TIPS TO PREPARE FOR SUPPLY DISRUPTIONS
No matter what is going on behind the scenes, plumbers have to provide excellent customer service, which means having the right products at the right time and in the right place. You may think that is easier said than done, but there are ways you can keep current customers happy and attract new ones even when material shortages exist.
Here are a few tips on how to prepare for a crisis:
1) Aim to build strong working relationships with suppliers. Call local suppliers and discuss concerns they foresee. Be pre-emptive about ordering supplies for big projects, and don’t wait until the last minute to restock items if you have the capacity.

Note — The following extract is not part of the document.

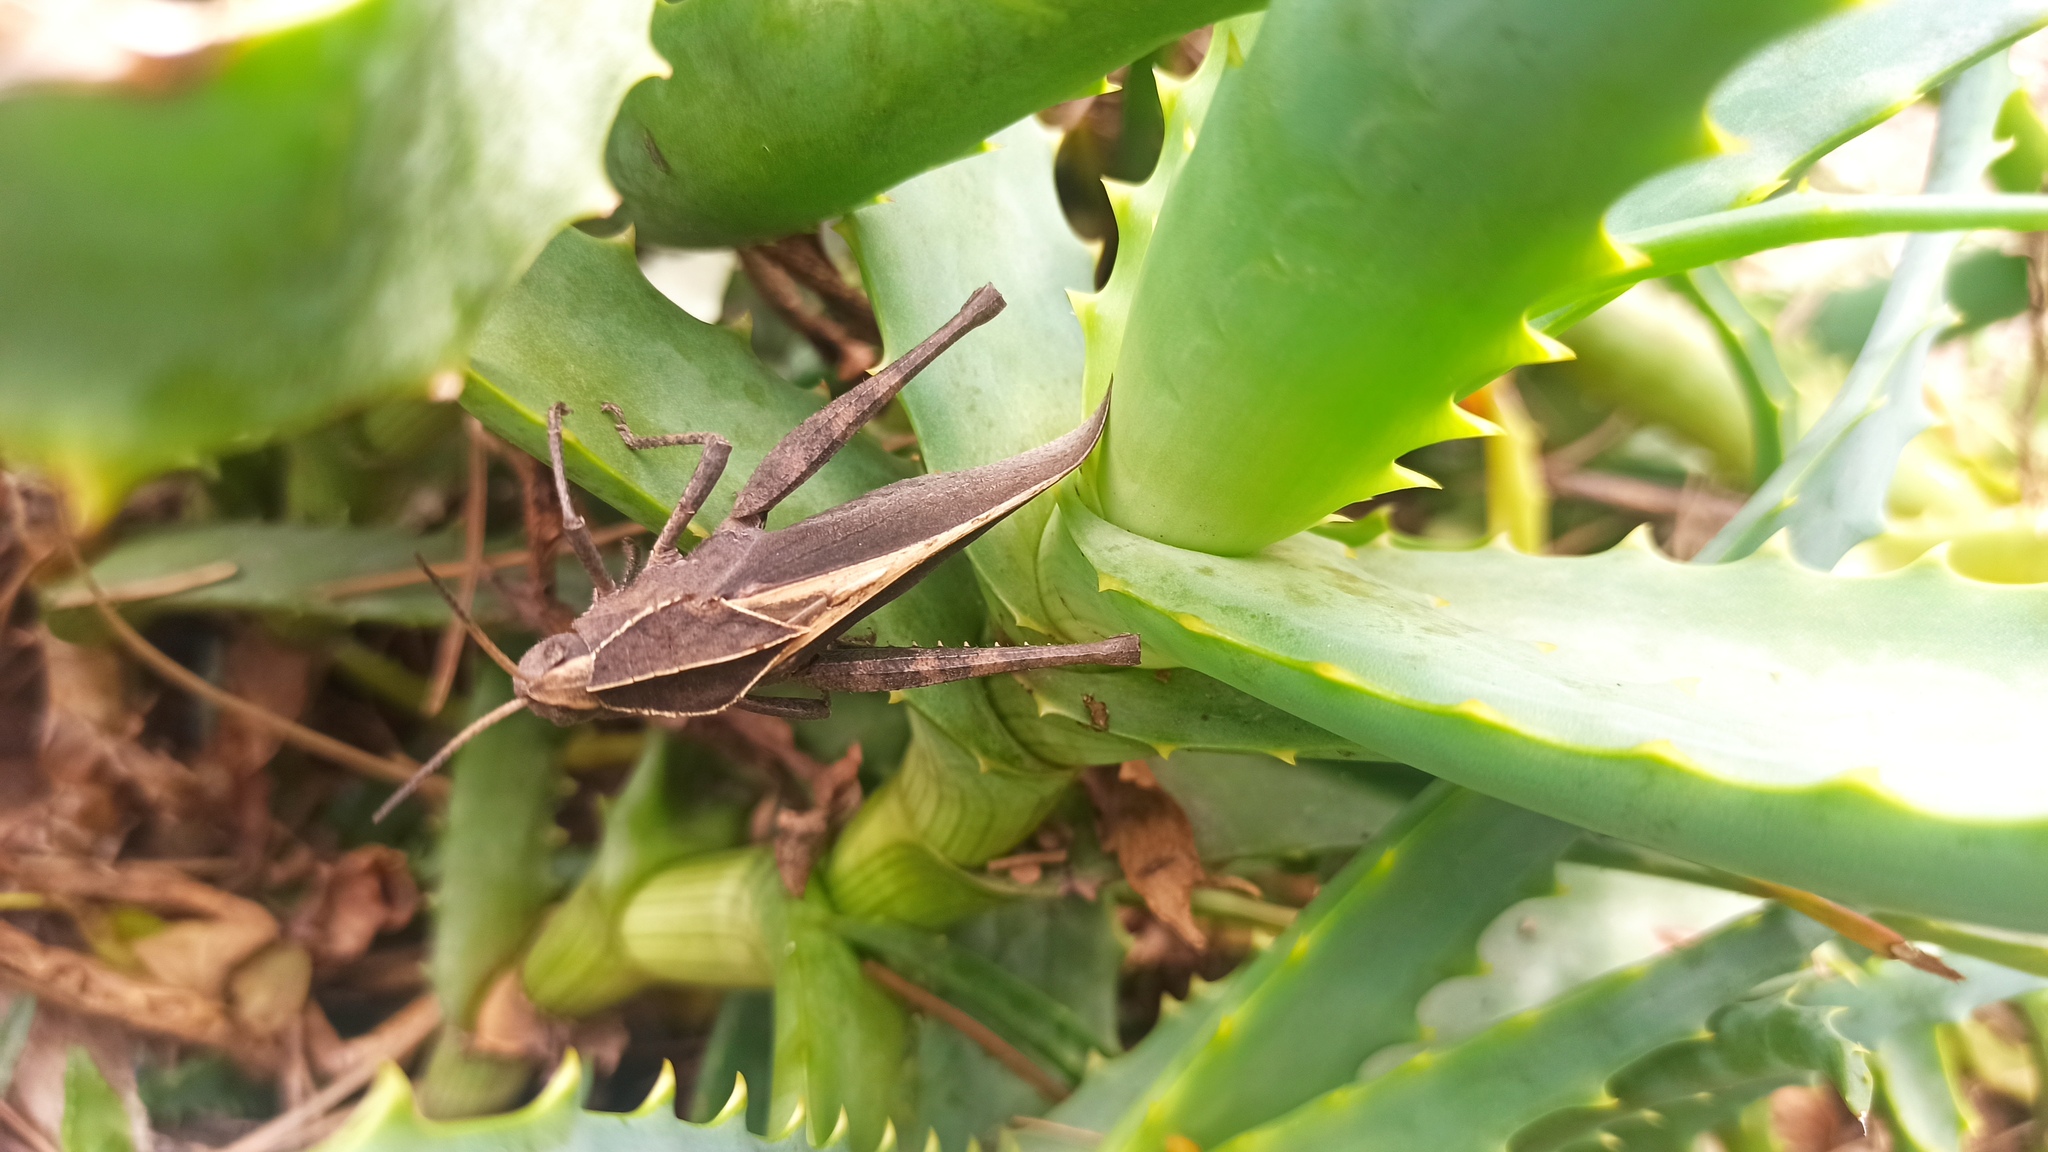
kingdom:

“We experienced some supply delays during 2020,” according to Sydney bathroom renovation company DCON Group. “Sometimes, PC items such as vanities and bathtubs were not available and resulted in a supply delay of several weeks. We were able to prevent delays to the customer by being careful with project scheduling and placing orders in advance.”
2) Reduce the variety of parts you use. Every different component you need for jobs is a potential liability if you can’t source it. You don’t have to stock everything to cover all your bases. Consider items you use more than others. Be sure to provide customers with realistic expectations that some items may need to be changed to comparable options in the event of supply shortages. Explain that the quality of the replacements and the overall project won’t be affected.
3) Be clear on timeframes. Often the worst part of a delay is not the actual interruption but the fact that it comes as a surprise, and you don’t know when things will get back to normal. Therefore, manage customer expectations by being as accurate as possible about timeframes and explaining why there might be delays. If your customer can’t wait, offer alternatives that are possible right now with the parts available.
With contingency plans, a little creativity and forward thinking, supply chain disruptions don’t have to be disasters that grind your work to a halt.